-- Deal to cost Campari $414.8 million
-- Campari's third-biggest acquisition
-- Fits broader strategy of growth in emerging markets
(Adds detail throughout.)
By Manuela Mesco
MILAN--Gruppo Campari SpA (CPR.MI) Monday became the latest
European drinks maker to snap up a local producer in Latin America
with the acquisition of Jamaican rum maker Lascelles deMercado
& Co.
The Italian company has acquired 81.4% of Lascelles, whose
brands include Appleton Estate, Wray & Nephew and Coruba, and
plans to buy the rest by the end of the year. It is buying the
Jamaican firm from CL Financial, and the entire deal will cost it
$414.8 million. The acquisition should lead to a profit from next
year, Chief Executive Bob Kunze-Concewitz told a news
conference.
The price is at a historic multiple of 15 of the company's
Ebitda of the 12 months up to June 2012.
Mr.
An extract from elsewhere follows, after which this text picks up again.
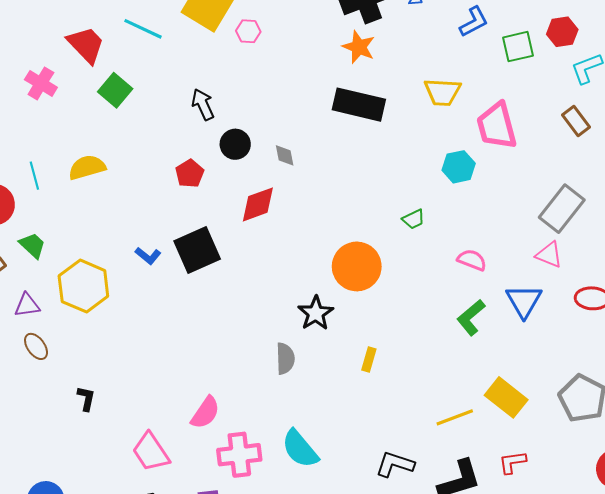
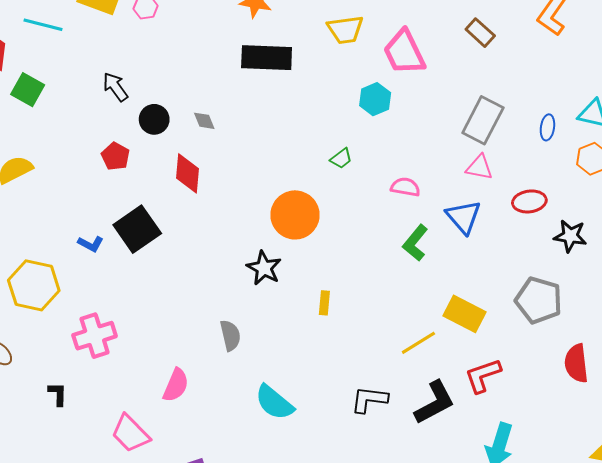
red diamond: (258, 204) -> (187, 173), turned -54
gray semicircle: (285, 359) -> (230, 335), moved
pink cross: (239, 455) -> (95, 336), moved
red L-shape: (512, 462) -> (483, 375), size x1.4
Kunze-Concewitz said the move will make the Americas
contribute 40.4% of the global company's revenue.
Lascelles marks Campari's third-biggest acquisition, after Wild
Turkey and Skyy Spirits--bought in 2009 and 2001, respectively--and
its first rum brand. This is the latest step in Campari's strong
acquisition policy, which led to a number of deals in the past
years.
In 2011 alone, the company bought Brazilian Sagatiba, which
produces the local drink cachaca, and Russian distributor Vasco
International. Kunze-Concewitz said that although there is still
financial capacity for more acquisitions, the company will more
likely spend the next few months to "digest" the latest
operation.
Global beverage companies are competing more fiercely than ever
for a leading position in Latin America, a crucial growth region
for the industry. The strategy is partly a reaction to the torrid
conditions they are facing in Western Europe, as recessions and
subsequent government austerity measures force drinkers to spend
less.
The U.K.'s Diageo PLC (DGE.LN), owner of Guinness stout and
Johnnie Walker whisky, last month said it remains in close talks
with Mexico's Beckmann family over a reported $3 billion deal for
tequila giant Jose Cuervo. And in May, the company bought Ypioca,
one of Brazil's biggest producers of cachaca, the country's
best-selling spirit, for 300 million pounds ($476.5 million).
Diageo expects developing economies to contribute half of its
global revenue by 2015, up from almost 40%.
Brewers are also being drawn to the region. Anheuser-Busch InBev
NV (BUD) has so far this year acquired the 50% stake in Mexico's
Grupo Modelo SAB de CV (GMODELO.MX) that it didn't already own for
$20.1 billion, as well as gaining control of Dominican brewer
Cerveceria Nacional Dominicana SA for over $1 billion.
"It's important to have local brands in emerging markets, as
these are brands that already have their own distribution lines,
which companies can use to expand the market for their own brands.
As for Campari's acquisition, this is significant as it marks the
company's access to the rum market. Campari continues to expand its
portfolio without overburden its financials," said Giulio Lombardi,
senior analyst at Fitch Ratings.
Mr. Kunze-Concewitz said spirits will account for more than 80%
of Campari's annual revenue following the deal.
At 1433 GMT, Campari shares were up 7.5% at EUR5.88.